(WHAT YOU NEED TO DO)
a) According to the passage on the Mongols motorcycle club, what color scheme do the club's patches use?
b) Continue the passage on the Mongols motorcycle club from the point where it ends.

(PAGE EXCERPT)
+ + +

The Mongols' insignia depicts a caricature of a Mongol warrior – reported to be Genghis Khan – sporting a topknot, bell-bottoms and sunglasses, and riding a motorcycle. This image is trademarked and registered with the United States Patent and Trademark Office. The Mongols' logo, along with additional patches, is worn on members' "colors". Other patches worn include those which indicate a member's rank within the club, the location of the chapter to which he belongs, club slogans, and "1%" emblems. Mongols patches utilize a black-and-white color scheme. The Mongols' back patches, or "rockers", are awarded to the club's members in three steps; firstly the bottom "rocker" which indicates the location of the chapter, followed by the club logo, and finally the top "rocker", reading the name of the club and indicating full membership. According to law enforcement, a skull and crossbones patch worn by a Mongol indicates that the member has killed on behalf of the club. Additionally, a tattoo reading "RFFN" (an acronym of "respect few, fear none") is allegedly only permitted to be worn by a Mongol who has committed an act of violence against a member of the Hells Angels. Mongols members are also known to wear Las Vegas Raiders-branded clothing in order to circumvent bans on gang colors.

The club's mottos include: "Live Mongol, die Mongol" ("LMDM"); "Mongols forever, forever Mongols ("MFFM"); and "Respect few, fear none" ("RFFN"). Other names for the club include the Mongol Nation and Mongol Brotherhood. The Mongols' fight song goes as follows:
We are Mongol raiders, we're raiders of the night
 We're dirty sons of bitches, we'd rather fuck and fight
 Hidy, hidy, Christ Almighty, who the fuck are we?
 Shit, fuck, cunt, suck, Mongols MC!

===Bans on club logos===
After a long legal battle with the Department of Justice and ATF over the Mongols' MC patch, the Mongols won the rights to continued use and ownership of their patch.

+ + +

(Extracted page text data)
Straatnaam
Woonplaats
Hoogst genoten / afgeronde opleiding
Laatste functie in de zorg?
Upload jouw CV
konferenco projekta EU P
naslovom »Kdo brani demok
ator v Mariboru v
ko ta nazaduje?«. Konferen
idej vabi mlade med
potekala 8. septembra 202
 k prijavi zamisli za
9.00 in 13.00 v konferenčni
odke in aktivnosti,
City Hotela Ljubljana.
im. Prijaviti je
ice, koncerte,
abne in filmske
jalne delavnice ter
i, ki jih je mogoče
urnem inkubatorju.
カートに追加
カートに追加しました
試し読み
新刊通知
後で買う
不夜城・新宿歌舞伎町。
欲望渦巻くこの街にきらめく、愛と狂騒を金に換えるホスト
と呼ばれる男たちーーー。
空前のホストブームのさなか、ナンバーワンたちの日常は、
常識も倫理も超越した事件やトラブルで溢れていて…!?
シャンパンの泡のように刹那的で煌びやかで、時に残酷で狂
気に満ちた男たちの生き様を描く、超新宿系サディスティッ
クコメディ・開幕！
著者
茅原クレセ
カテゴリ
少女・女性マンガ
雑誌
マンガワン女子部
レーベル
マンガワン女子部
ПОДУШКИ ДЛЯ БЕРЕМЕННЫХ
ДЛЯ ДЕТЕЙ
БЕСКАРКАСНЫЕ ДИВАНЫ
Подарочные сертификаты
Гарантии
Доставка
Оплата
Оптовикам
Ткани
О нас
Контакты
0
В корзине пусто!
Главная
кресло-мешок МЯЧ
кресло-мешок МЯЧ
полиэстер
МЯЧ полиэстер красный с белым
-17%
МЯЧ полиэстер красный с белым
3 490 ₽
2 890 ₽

+ + +

(ANSWERS TO THE PROBLEMS)
a) A black-and-white color scheme.

b)
In a 2015 racketeering case in Los Angeles, the Federal government tried and failed to use civil forfeiture laws to seize all rights to the Mongols emblems and patches in order to forbid members from wearing them. On September 16, 2015, Federal District Judge David O. Carter dismissed the case.

In January 2019, a California jury had ruled that federal prosecutors could strip the motorcycle club of its brand. An attempt to do so was rebuffed by the Central District of California Court, concluding that the seizure of the trademark violated the First Amendment right to free expression and the Eighth Amendment protection from excessive punishment.

On 24 April 2020, a law came into effect in New Zealand banning Mongols members from wearing club insignia inside government buildings, including courts, Work and Income offices, libraries, schools, public hospitals, some sports grounds and public swimming pools. Minister of Police Stuart Nash stated: "Gang insignia is intended to intimidate the public and other gangs. It is designed to claim ownership of a physical space and to encourage the recruitment of gang prospects. We will not allow the Mongols MC to advertise its presence in this way".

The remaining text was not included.